Stop reading and solve a real world ML problem

One of the best ways of learning comes from solving a real world problem. A machine learning colleague suggested I solve a real world problem that I was facing using machine learning. My mind was drawn to a problem on the road where I live. Many drivers drive too fast down the road in the evening. I wanted to raise awareness to the police about how fast these vehicles were going. 

I created a github repo with the work. Please take a look, and https://github.com/amplifiedengineering/opencv-radar. The following post is about the process I did to come to that solution.

My first approach was to find a LIDAR sensing device to measure the speed of the vehicles, and capture the license plate information through a camera.
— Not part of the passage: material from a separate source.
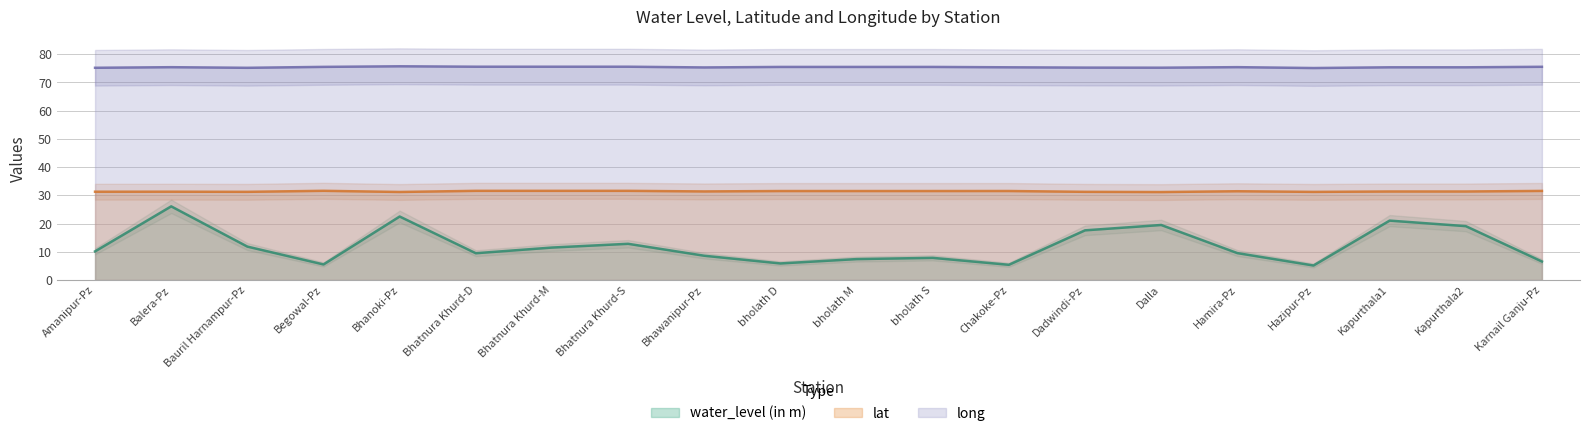

What is the difference between the maximum and minimum values in the lat series?

0.4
As I began researching LIDAR devices, I realized some of the less expensive models were custom built for a specific purpose, for example this devices’ spec sheet shows it does a single reading which is built for measuring the depth for drones to avoid ground collisions. That wouldn’t help me in my tracking, where I need to be able to measure multiple targets potentially (two cars going the same way, or two cars going different ways). 
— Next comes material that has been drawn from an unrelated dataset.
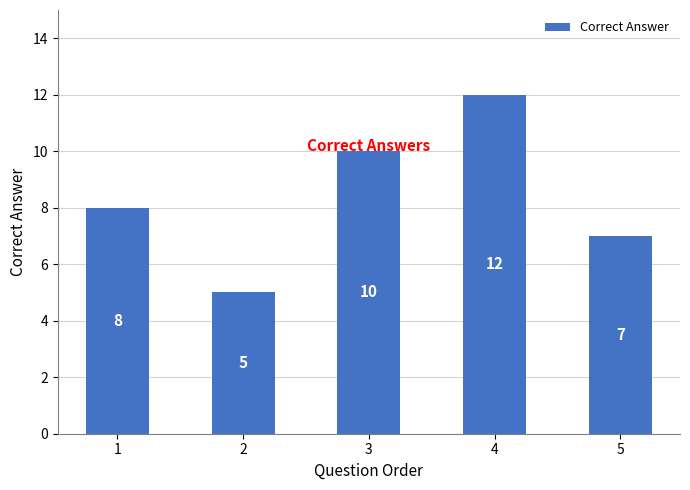

What is the approximate value at 3?

10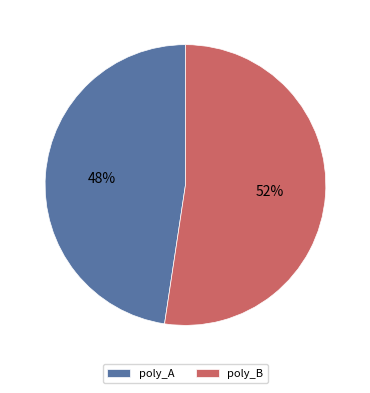

True or false: poly_B accounts for 46% of the total.

False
As I was describing this to a friend who is into robotics, he suggested a different approach. Why not measure the speed using video? I liked this approach, as I could record video from my iPhone, without buying expensive single use hardware, and then run the calculation using software. As I started thinking about how to solve the speed calculation, it seemed straightforward: have a set of lines on the video that mark a well known distance. Then calculate the speed based upon the number of frames it takes for the vehicle to transit between the two lines. 

Speed (miles per hour): miles (distance in feet / distance in feet of a mile) by hour (total # of frames * frames per seconds * ( 1 / seconds per hour )
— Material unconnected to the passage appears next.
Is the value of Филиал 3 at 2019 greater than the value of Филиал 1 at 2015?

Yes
To be specific, I traded off real-time video processing for using post-processing. So, this approach wouldn’t work for all applications, but I was more interested in grabbing a video file from my phone, doing post processing and finding how many people were speeding. This way, I didn’t have to worry about the frame rate causing a queue to develop in the stream (which can be solved by sampling frames rather than processing each frame).

The first problem was detecting where the vehicle was in the image. I knew about the openCV library, so I started down a path on exploring this. I used a Haar classifier to detect the cars and experimented with multiple different hyperparameters to tune the detection of the cars and trade of the # of frames per second I could process using detectMultiScale API. Some of the key trade-offs here were the size of the video frame to be processed (the smaller the faster the processing, but the less ability to detect), the scaleFactor (API), and the minNeighbors (API). I played around with how much I would resize the greyscale image of the video frame before passing it into the detectMultiScale API. It was working “ok”, but I noticed that there was a bit more choppiness (jumpiness) in the object detection borders, so I looked for a way to improve it. 

I found this blog post informative. It uses Haar classifiers with background averaging to detect the differences in pixels and then creates bounding boxes on those detected contours differences from the background. This again improved the performance slightly. However, I was still seeing very unstable bounding boxes around the cars, which left me wanting a more stable detection mechanism.

Finally, as I was talking with another principal level developer about an unrelated topic, he was sharing about some work which he had done using OpenCV and Yolo. I decided to look up Yolo. I was impressed with the improved stability in object detection and similar performance. At first, I was a bit disappointed that the Yolo architecture requires a color image, I was previously using greyscale (with less channels used in inference I assumed it would be faster). After that I discovered that the architecture would also do all of the resizing for you when you did inference, and that the previous resizing I was doing was superfluous. Finally, I modified from using the v3 predict function to find the objects to the v8 track function

Figure 1: setup screen to verify the start / end lines for video

Figure 2: tracking cars using the YoloV8 track API function, with tracking trails

Hope you enjoyed the ride. A few potential improvements which I’m thinking of now, detecting the speed based upon well known sizes and distance (specifically I could use license plate size), and ability to collate together multiple views to tag a higher resolution view of the license plate.